Our son wasn’t ready to let go, and two months after brain surgery, ultrasounds, echocardiograms, x-rays and blood transfusions, I was allowed to hold my son, the love of my life, one time per day. I arrived at 9 a.m. and the nurse carefully removed him from his isolette, untangling the wires sustaining his life, and laid him on my chest.
I would have three hours to hold him, if he could tolerate it, then I would have to put him back. Minutes later, when my son had fallen asleep and I was resting comfortably with him, a family just a few feet away began to lose their baby.
My nurse gave me a choice. I could turn my chair around and they would put up a screen, or I could put my son back in his isolette, to sleep on the beanie baby he called a bed, and leave. I couldn’t put him back. It was my one chance to hold him; so she turned my chair and placed a screen depicting a tropical island paradise between the dying baby and us, amidst a sea of beeps and wires.
I will never forget the day that baby died. I sat in my rocking chair, hearing the silent sobs of a mama losing her son as I clung to mine, willing him to live with silent tears slipping down my cheeks.

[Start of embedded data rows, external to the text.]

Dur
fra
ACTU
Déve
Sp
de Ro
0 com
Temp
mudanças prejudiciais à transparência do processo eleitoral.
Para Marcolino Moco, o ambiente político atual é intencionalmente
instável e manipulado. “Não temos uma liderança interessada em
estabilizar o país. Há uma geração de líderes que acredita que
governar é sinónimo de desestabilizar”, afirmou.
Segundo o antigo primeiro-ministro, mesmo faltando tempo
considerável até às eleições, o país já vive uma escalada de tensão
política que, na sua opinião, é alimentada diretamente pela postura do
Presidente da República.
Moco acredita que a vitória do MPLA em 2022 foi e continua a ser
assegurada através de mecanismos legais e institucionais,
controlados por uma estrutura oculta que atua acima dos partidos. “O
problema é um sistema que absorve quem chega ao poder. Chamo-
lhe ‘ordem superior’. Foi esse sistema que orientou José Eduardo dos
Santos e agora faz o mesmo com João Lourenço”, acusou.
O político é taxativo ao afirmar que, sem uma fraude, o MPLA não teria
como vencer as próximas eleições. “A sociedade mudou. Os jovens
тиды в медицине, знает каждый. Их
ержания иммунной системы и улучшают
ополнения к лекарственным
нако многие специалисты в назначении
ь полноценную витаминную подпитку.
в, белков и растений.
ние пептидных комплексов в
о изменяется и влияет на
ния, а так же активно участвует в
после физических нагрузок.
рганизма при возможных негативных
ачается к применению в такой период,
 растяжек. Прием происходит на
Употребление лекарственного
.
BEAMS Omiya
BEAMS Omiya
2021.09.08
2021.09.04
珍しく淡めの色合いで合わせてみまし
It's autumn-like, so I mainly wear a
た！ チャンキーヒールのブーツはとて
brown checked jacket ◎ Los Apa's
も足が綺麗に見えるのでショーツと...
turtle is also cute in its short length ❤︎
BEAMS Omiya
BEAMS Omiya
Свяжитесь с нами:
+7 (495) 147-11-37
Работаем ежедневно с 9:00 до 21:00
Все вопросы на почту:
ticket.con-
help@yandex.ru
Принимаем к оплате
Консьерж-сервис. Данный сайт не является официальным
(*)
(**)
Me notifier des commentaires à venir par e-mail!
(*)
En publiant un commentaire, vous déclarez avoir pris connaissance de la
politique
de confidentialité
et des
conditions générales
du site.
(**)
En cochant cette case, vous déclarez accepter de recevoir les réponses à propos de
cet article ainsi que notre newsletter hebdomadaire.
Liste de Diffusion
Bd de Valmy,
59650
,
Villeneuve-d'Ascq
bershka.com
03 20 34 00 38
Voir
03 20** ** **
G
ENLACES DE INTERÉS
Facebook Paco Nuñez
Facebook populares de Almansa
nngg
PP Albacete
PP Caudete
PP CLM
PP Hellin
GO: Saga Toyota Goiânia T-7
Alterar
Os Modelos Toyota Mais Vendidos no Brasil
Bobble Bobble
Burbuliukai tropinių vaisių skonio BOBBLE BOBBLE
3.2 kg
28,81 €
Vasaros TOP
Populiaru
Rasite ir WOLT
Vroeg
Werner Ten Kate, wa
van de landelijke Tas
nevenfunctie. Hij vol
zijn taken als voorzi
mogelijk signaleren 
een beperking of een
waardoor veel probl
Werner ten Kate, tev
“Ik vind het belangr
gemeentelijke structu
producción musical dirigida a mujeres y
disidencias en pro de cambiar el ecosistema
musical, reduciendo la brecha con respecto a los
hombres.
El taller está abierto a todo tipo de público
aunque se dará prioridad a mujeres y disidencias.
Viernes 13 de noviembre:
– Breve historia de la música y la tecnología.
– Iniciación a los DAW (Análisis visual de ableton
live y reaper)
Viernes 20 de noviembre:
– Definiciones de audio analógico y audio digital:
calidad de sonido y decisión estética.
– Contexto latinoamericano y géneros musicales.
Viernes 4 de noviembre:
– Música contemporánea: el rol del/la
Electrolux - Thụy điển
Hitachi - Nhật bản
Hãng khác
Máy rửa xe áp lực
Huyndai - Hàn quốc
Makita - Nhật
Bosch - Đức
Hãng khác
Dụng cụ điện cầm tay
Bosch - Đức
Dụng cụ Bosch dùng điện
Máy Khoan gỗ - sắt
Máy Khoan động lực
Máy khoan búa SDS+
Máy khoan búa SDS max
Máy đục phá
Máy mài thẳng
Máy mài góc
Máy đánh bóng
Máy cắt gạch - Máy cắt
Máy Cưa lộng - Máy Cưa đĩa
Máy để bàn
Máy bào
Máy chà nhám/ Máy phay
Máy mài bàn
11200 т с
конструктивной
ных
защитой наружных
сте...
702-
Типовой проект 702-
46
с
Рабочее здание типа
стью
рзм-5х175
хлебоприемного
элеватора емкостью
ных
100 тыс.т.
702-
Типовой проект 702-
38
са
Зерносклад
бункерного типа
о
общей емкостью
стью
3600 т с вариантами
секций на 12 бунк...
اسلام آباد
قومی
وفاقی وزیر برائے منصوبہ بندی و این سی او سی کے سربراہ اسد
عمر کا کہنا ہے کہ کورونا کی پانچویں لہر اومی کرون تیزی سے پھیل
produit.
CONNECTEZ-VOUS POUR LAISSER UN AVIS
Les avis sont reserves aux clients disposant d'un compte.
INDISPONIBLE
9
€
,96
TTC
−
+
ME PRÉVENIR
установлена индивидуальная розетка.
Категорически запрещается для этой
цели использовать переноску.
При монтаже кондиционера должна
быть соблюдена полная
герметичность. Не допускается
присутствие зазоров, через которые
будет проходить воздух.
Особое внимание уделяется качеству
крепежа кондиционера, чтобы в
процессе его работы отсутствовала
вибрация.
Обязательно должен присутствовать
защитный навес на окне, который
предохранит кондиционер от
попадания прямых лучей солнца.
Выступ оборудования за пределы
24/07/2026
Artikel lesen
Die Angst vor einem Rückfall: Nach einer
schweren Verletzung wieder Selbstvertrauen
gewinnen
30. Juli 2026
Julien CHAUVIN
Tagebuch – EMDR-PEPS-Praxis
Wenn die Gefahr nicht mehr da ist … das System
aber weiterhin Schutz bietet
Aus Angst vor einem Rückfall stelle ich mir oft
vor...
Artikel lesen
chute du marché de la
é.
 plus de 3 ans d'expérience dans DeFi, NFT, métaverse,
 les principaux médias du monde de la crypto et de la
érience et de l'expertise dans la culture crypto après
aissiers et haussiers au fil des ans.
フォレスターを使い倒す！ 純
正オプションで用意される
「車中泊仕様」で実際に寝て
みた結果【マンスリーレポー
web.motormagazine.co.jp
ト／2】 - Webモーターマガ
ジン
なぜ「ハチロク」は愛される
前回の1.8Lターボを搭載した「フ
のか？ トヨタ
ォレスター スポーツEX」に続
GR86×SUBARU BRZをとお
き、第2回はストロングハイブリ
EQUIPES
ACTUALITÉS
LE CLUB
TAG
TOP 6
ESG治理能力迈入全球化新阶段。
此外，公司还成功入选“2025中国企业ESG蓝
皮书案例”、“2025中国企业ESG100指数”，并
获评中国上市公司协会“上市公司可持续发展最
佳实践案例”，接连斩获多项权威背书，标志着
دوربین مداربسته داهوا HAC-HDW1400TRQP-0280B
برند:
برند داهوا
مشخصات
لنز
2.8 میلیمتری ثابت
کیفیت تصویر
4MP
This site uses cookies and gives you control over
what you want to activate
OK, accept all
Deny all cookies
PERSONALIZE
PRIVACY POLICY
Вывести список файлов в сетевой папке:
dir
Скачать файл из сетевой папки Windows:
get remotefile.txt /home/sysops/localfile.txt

My son held on. I held on. We made it. It took lots of work and lots of love, but we made it. Twice I thought I would lose him, but he held on. For five years we made appointment after appointment, surgery after surgery, CT after CT. We played and laughed and found friends. We held each other and snuggled. We held on.
My son can run and laugh and jump and play. He can hug and talk. He can read and has a mind for facts. He starts Kindergarten this fall. He can’t wait. He is ready. I want to hold on. But now it is time to let go, just a little bit. This time letting go doesn’t mean losing him; this time it means letting him fly.